## LISTING
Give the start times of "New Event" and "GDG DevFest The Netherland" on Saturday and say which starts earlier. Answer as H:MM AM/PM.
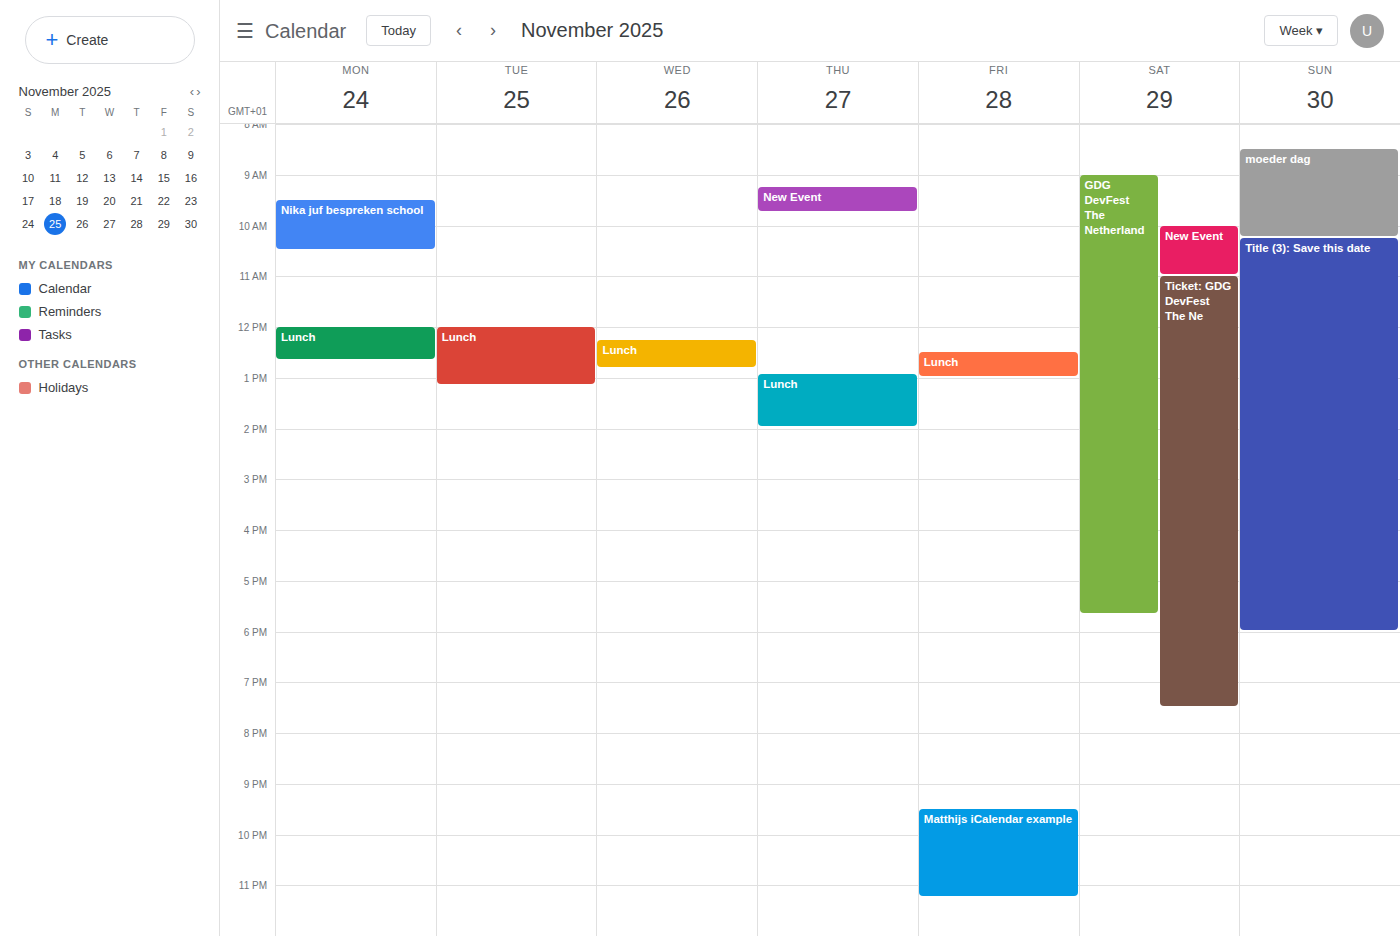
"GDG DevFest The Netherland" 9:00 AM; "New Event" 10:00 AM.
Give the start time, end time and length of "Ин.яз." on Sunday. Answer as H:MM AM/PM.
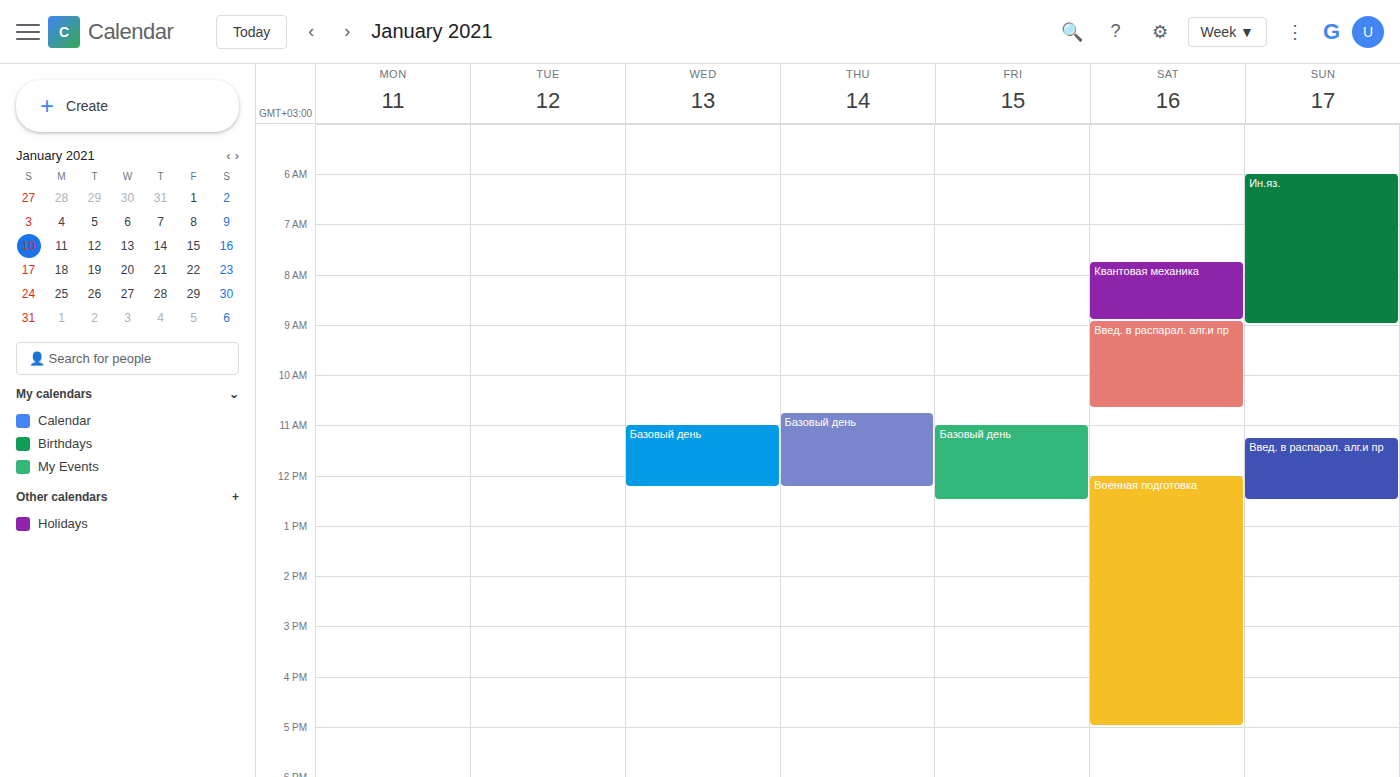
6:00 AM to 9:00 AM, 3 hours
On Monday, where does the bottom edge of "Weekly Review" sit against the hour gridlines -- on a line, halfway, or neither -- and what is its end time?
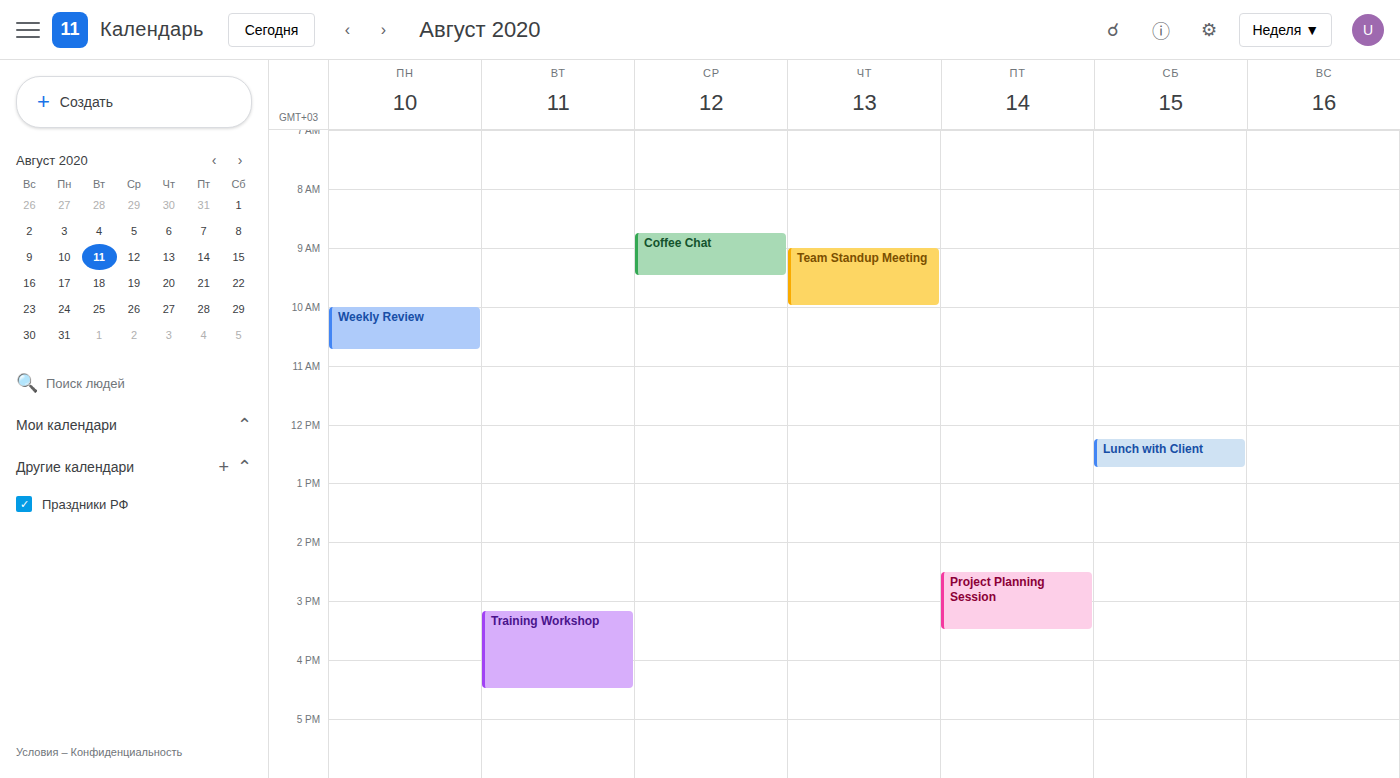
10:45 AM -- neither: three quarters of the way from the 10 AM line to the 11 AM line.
* * *
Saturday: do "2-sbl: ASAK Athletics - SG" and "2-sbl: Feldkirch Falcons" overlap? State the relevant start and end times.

## WHAT IS EXPECTED
Copy out the stretch of records above, from the line containing "Give the start times" through the line containing "10:45 AM -- neither: three", leaving out the pictures.

## EXERCISE ANSWER
Give the start times of "New Event" and "GDG DevFest The Netherland" on Saturday and say which starts earlier. Answer as H:MM AM/PM.
"GDG DevFest The Netherland" 9:00 AM; "New Event" 10:00 AM.
Give the start time, end time and length of "Ин.яз." on Sunday. Answer as H:MM AM/PM.
6:00 AM to 9:00 AM, 3 hours
On Monday, where does the bottom edge of "Weekly Review" sit against the hour gridlines -- on a line, halfway, or neither -- and what is its end time?
10:45 AM -- neither: three quarters of the way from the 10 AM line to the 11 AM line.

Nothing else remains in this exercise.